11. The question is whether by the transfer of Rs. 1 lakh the assessee can be said to have incurred any expenditure on the marriage of her daughter which was her legal obligation. We have stated above that there is distinction between incurring an expenditure and providing another with money to enable him to incur that expenditure for herself.
The marriage is not shown to have been even under contemplation when this money was transferred and there was no expenditure imminent to be incurred. As a matter of fact the money was deposited by the daughter in a fixed deposit with Modi Rubber Ltd. for a period of three years.

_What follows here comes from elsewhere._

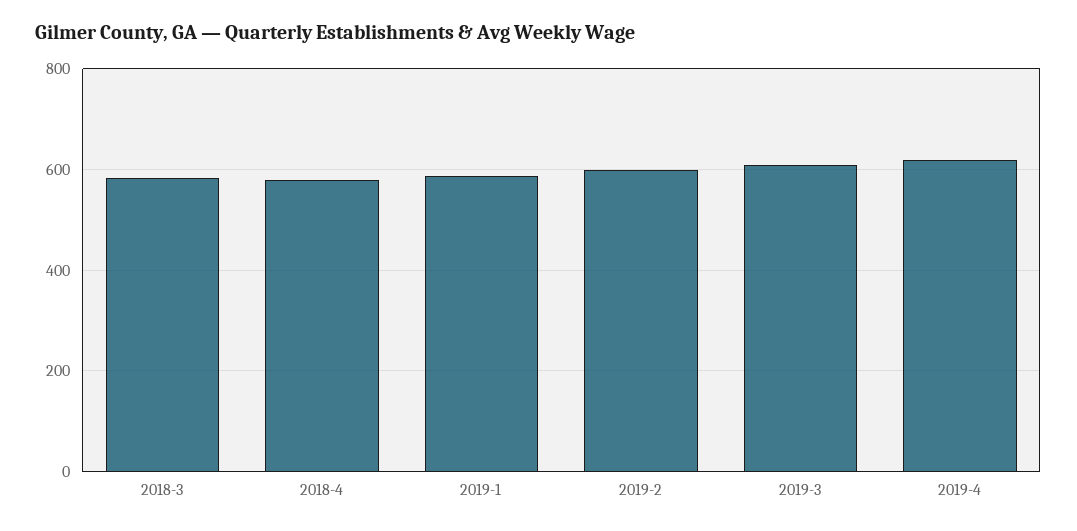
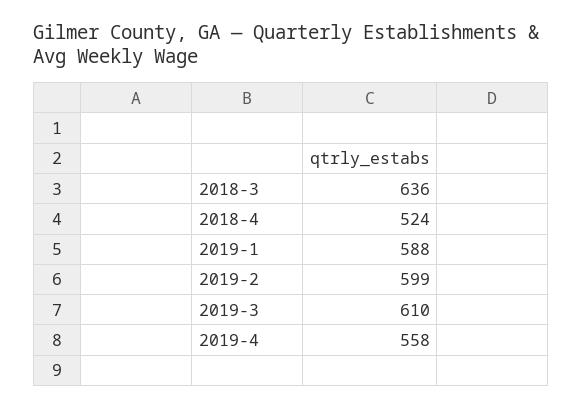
2018-3: 580 -> 636
2018-4: 580 -> 524
2019-4: 620 -> 558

It is stated in the written submissions before the AAC (see page 3 of the paper book) that the fixed deposit was encashed prematurely at the time of the marriage.
12. For the above reasons we hold that the transfer of Rs. 1 lakh by the assessee to her daughter was neither an expenditure in connection with the marriage of the daughter nor was it a payment to the daughter in consideration of the discharge of the legal obligation of the mother. We, therefore, hold that it was a gift by the assessee to the daughter and was assessable as such under the Gift-tax Act.
13. As already stated, it was contended by the learned Departmental Representative that the daughter had herself sufficient resources and was, therefore, not dependent on the mother and, therefore, she was not entitled to maintenance in terms of Section 20(3) of the Hindu Adoptions and Maintenance Act. For this he referred to the statement of wealth of Miss Archana Modi as on 31-3-1983, i.e., prior to the gift in question. A copy of the statement of wealth is placed at page 8 of the paper book which shows that she had shares worth Rs. 2,74,758, deposits worth Rs, 42,059, cash at bank Rs. 9,837 and liabilities amounting to Rs. 32,075. This means that her financial net wealth was of more than Rs. 3 lakhs and the details of her income for asst. year 1983-84, a copy of which is at page 7 of the paper book shows that she had an income of Rs. 15,626 for that year. On this data the learned Departmental Representative based the aforesaid submissions. In our view, this contention is of little relevance in the case before us. The reason is that the obligation of a parent is not only legal but is moral as well. Even if the child is rich in its own rights that does not mean that the expenditure which the parent incurs on his education or marriage would not remain an expenditure and would be gift. The affluence of the child would assume importance where the parent does not want to spend anything or adequately and the child goes to a Court of law to enforce his supposed right of maintenance. In such a case the affluence of the child may be a complete defence but otherwise it has no importance whatsoever.
14. In view of the above discussion we uphold the orders of the authorities below. The appeal is accordingly dismissed.